Background: With regard to its favorable physical properties, silicon nitride ceramic is considered as biomaterial for human medical application. Minor controversy exists about the biocompatibility of the material.
Methods: Cytotoxicity testing, cell viability and morphology assessment was performed applying the L929-mice fibroblast cell culture model in a direct contact assay. Testing materials were silicon nitride ceramics of different surface properties and titanium alloy as a reference. Polyvinylchloride served as a negative control. The cells were stained with bisbenzimide and propidium iodine for double fluorochromasia viability testing, and evaluated by inversion-fluorescence microscopy. Scanning electron microscopy was applied to additionally investigate cell morphology.

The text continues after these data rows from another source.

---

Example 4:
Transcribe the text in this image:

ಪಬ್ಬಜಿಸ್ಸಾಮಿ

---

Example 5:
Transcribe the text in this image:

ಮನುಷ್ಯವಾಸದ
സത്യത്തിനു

Results: No cytotoxic effects were observed on the silicon nitride ceramic samples; moreover cell morphology remained the same as on titanium. Avital cells were present exclusively on PVC. The cell growth in the silicon nitride samples showed no significant differences compared to titanium. Cell counts on all polished surfaces showed significantly higher numbers. Scanning electron microscopy revealed typical fibroblast morphology with filiform extensions.

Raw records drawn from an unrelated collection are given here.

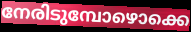
നേരിടുമ്പോഴൊക്കെ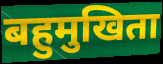
बहुमुखिता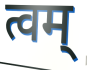
त्वम्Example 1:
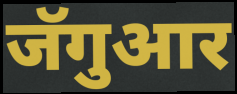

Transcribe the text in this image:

जॅगुआर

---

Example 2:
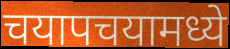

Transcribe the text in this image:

चयापचयामध्ये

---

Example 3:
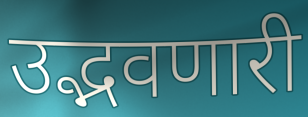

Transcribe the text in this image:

उद्भवणारी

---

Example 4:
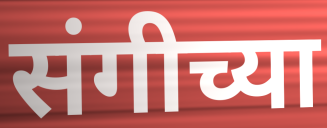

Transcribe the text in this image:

संगीच्या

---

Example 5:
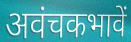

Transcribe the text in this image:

अवंचकभावेंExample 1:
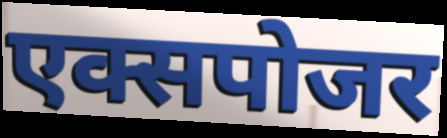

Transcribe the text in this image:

एक्सपोजर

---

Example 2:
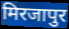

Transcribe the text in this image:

मिरजापुर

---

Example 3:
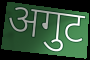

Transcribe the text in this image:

अगुट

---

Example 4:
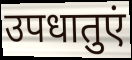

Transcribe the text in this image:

उपधातुएं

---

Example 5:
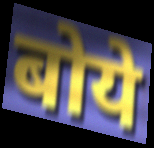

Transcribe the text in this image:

बोये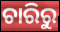
ଚାରିରୁ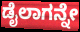
ಡೈಲಾಗನ್ನೇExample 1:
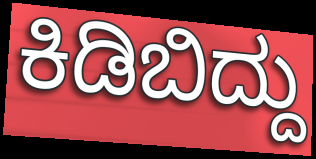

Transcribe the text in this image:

ಕಿಡಿಬಿದ್ದು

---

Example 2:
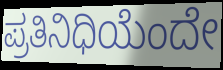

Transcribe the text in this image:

ಪ್ರತಿನಿಧಿಯೆಂದೇ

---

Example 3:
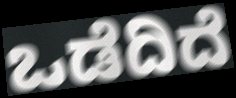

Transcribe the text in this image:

ಒಡೆದಿದೆ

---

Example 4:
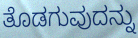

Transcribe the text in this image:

ತೊಡಗುವುದನ್ನು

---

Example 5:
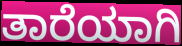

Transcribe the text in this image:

Conclusion: The current results indicate a favorable biocompatibility of silicon nitride ceramic. Cell growth, viability and morphology are comparable to parameters of titanium. Polished surfaces appear to promote cell growth. Further in vivo studies are mandatory prior to human medical application. Owing to its favorable physiochemical properties, especially its superior resistance to mechanical stress, silicon nitride could serve as a biomaterial for osteosynthesis of bone with mucosal attachment.